All 21 Fermanagh records were made by RHN, HJN and I. McNeill since 1987, 17 of them since 2000. In reality, here in Fermanagh, B. davidii is just as frequent as anywhere else in these islands. Seedlings, saplings and mature plants of Butterfly-bush are now common all over towns and cities across most of B & I. It grows in dry, disturbed, often stony conditions in waste ground, disused quarries (where dumping of garden waste sometimes takes place), along lakeshore embankments, around derelict cottages, on old stone or brick walls, in neglected gutters and in chimneys – usually in more urban settings but also in villages such as Derrygonnelly, Clabby and Tamlaght.

The ballast beds of railway tracks and areas around sidings are one of the more recent habitats that B. davidii has successfully colonised and overrun. Old railway photographs taken in England show that the shrub did not become really abundant in this type of habitat until the 1980s, and the full economic effects of its rampant colonisation have yet to be felt and measured since the damage inflicted by the roots of Butterfly-bush, growing through and destroying brickwork, has not been widely appreciated. Herbicide control is very expensive and spraying needs to be regularly repeated to get on top of even a moderate scale of infestation by this prolifically fecund, highly resilient shrub.

Should any strain of B. davidii evolve to become herbicide resistant, there would be very serious trouble controlling this extremely vigorous woody weed (Stace & Crawley 2015).

British and Irish occurrence

Introduced in late Victorian times to B & I gardens, B. davidii was appearing naturalised beyond garden confines by 1922 in Merioneth (VC 48) and by 1927 in Middlesex (VC 21). The 1962 BSBI Atlas showed it was locally quite well naturalised in S England and coastal Wales, but only very thinly scattered elsewhere across N England, Scotland and Ireland (Perring & Walters 1962).

The New Atlas hectad map indicates just how rapidly and much more widely it has spread in subsequent decades, becoming common throughout all of lowland England and Wales as far north as a line between Lancaster and Hull, and scattered north to reappear in quantity around the three major Scottish conurbations of Glasgow, Edinburgh and Inverness.
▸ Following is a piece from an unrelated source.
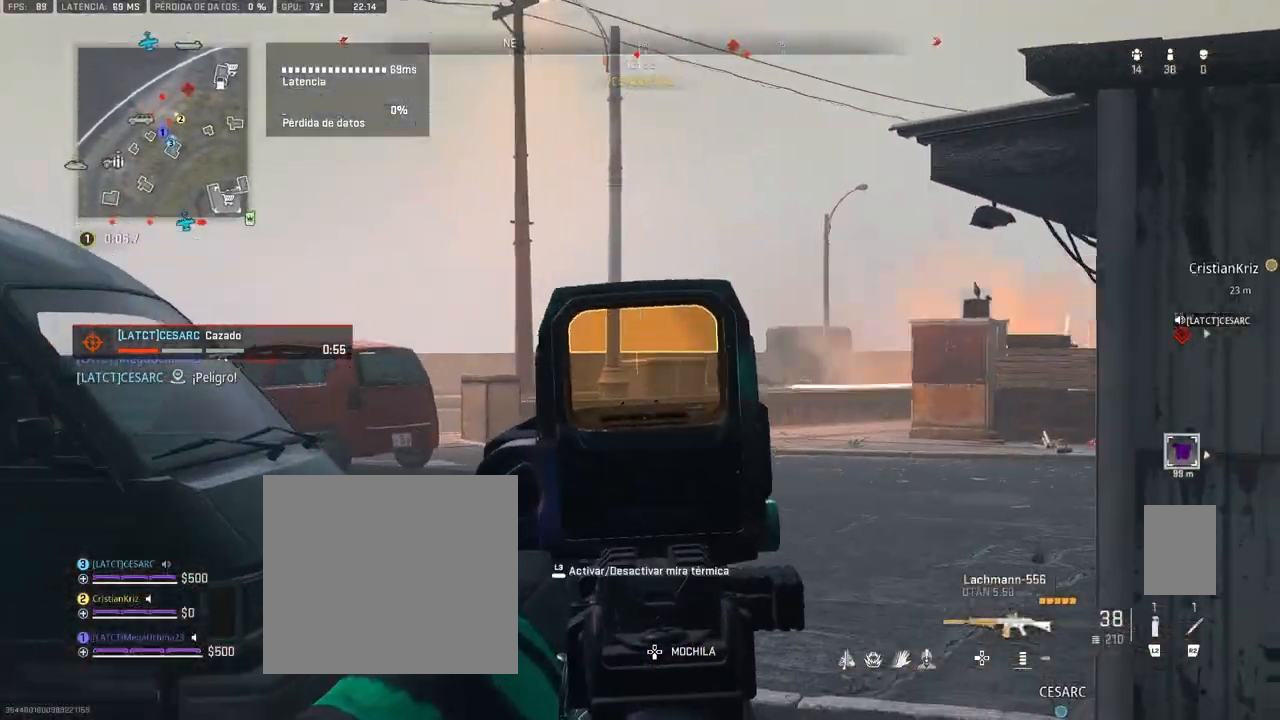
{"buttons": ["L1"], "left_stick": "left", "right_stick": "right", "events": [[250, "right_stick", "right"]]}
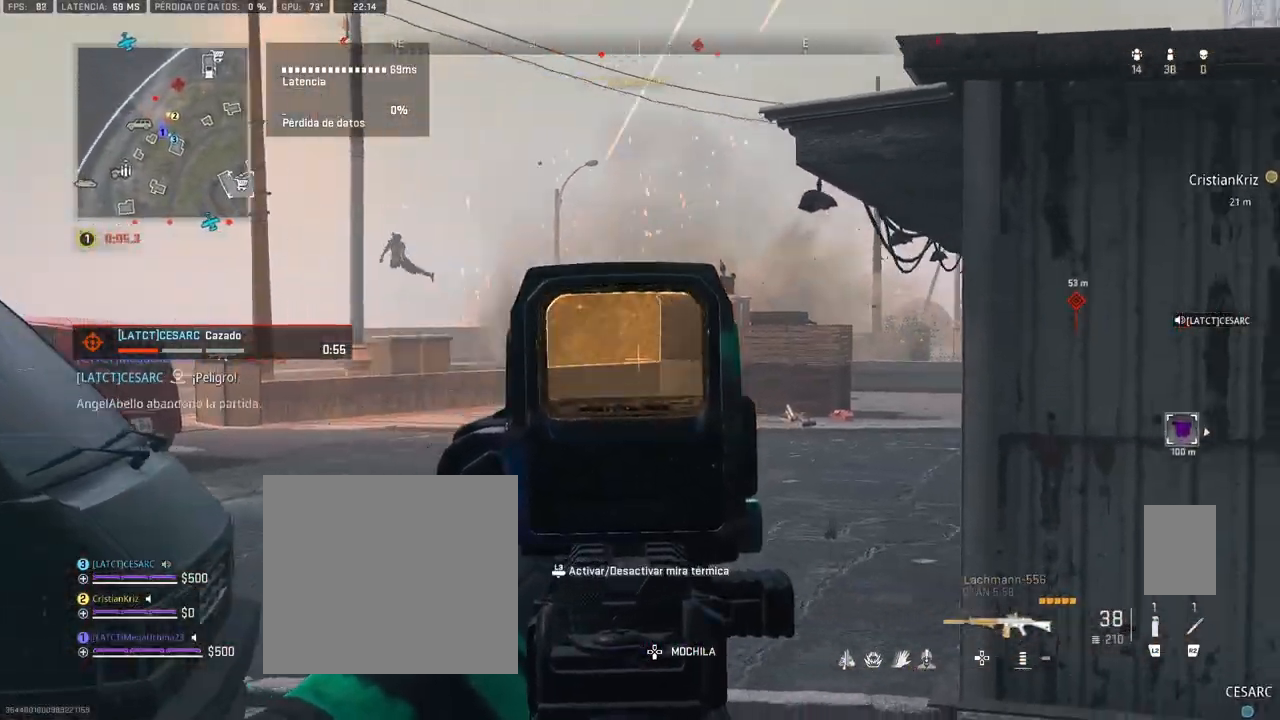
{"buttons": ["L1"], "left_stick": "left", "right_stick": "center", "events": [[200, "right_stick", "center"]]}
In Ireland, it has also greatly increased its presence, especially around Belfast and Dublin, but thinly and widely scattered right across the island to Galway and most west coast VCs (Preston et al. 2002).

Names

The genus name 'Buddleja' is named in honour of the Reverend Adam Buddle (1660-1715), English botanist and vicar of Farmbridge in Essex. The Latinised specific epithet 'davidii' is a name honouring the French missionary and plant explorer who worked in China, Father Armand David (Stearn 1992).